PROBLEM STATEMENT :: Output each record exactly, excluding pictures.

RECORDS SHOWN ::
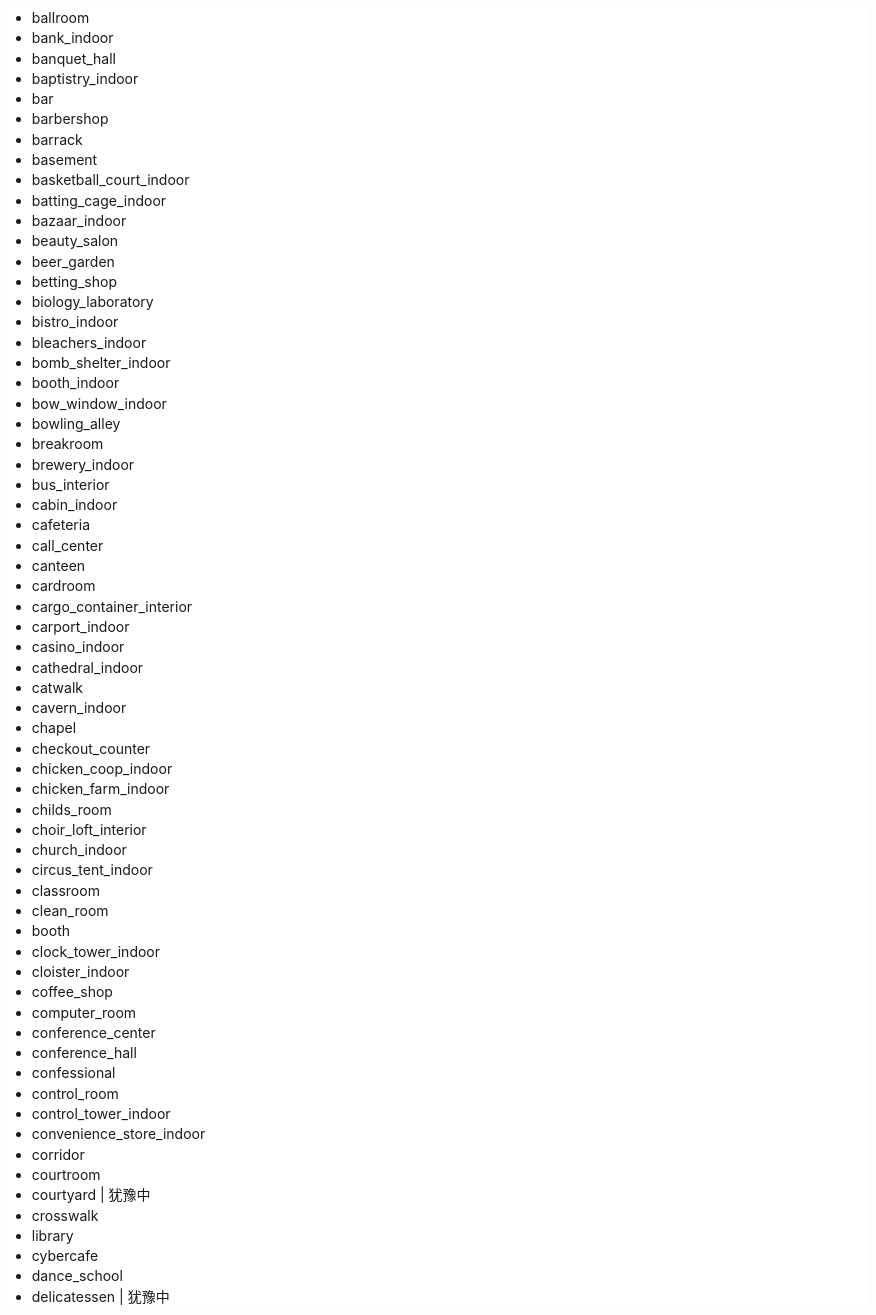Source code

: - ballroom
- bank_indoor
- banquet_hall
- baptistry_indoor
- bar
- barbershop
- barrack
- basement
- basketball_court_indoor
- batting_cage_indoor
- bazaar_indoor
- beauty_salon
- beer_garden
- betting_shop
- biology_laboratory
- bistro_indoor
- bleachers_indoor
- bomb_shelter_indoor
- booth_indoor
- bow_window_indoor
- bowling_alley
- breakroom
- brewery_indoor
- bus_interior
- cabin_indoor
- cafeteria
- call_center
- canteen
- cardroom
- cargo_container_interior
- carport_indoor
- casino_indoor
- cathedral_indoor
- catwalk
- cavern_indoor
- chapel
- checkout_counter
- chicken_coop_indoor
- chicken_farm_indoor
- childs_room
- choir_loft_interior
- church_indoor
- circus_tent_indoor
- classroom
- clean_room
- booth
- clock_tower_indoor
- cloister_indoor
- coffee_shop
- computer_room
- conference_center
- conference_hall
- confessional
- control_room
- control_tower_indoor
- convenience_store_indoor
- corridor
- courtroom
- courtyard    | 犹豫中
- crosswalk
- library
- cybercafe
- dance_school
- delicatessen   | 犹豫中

RESULT FOR THIS EXERCISE ::
Source code

: - ballroom
- bank_indoor
- banquet_hall
- baptistry_indoor
- bar
- barbershop
- barrack
- basement
- basketball_court_indoor
- batting_cage_indoor
- bazaar_indoor
- beauty_salon
- beer_garden
- betting_shop
- biology_laboratory
- bistro_indoor
- bleachers_indoor
- bomb_shelter_indoor
- booth_indoor
- bow_window_indoor
- bowling_alley
- breakroom
- brewery_indoor
- bus_interior
- cabin_indoor
- cafeteria
- call_center
- canteen
- cardroom
- cargo_container_interior
- carport_indoor
- casino_indoor
- cathedral_indoor
- catwalk
- cavern_indoor
- chapel
- checkout_counter
- chicken_coop_indoor
- chicken_farm_indoor
- childs_room
- choir_loft_interior
- church_indoor
- circus_tent_indoor
- classroom
- clean_room
- booth
- clock_tower_indoor
- cloister_indoor
- coffee_shop
- computer_room
- conference_center
- conference_hall
- confessional
- control_room
- control_tower_indoor
- convenience_store_indoor
- corridor
- courtroom
- courtyard    | 犹豫中
- crosswalk
- library
- cybercafe
- dance_school
- delicatessen   | 犹豫中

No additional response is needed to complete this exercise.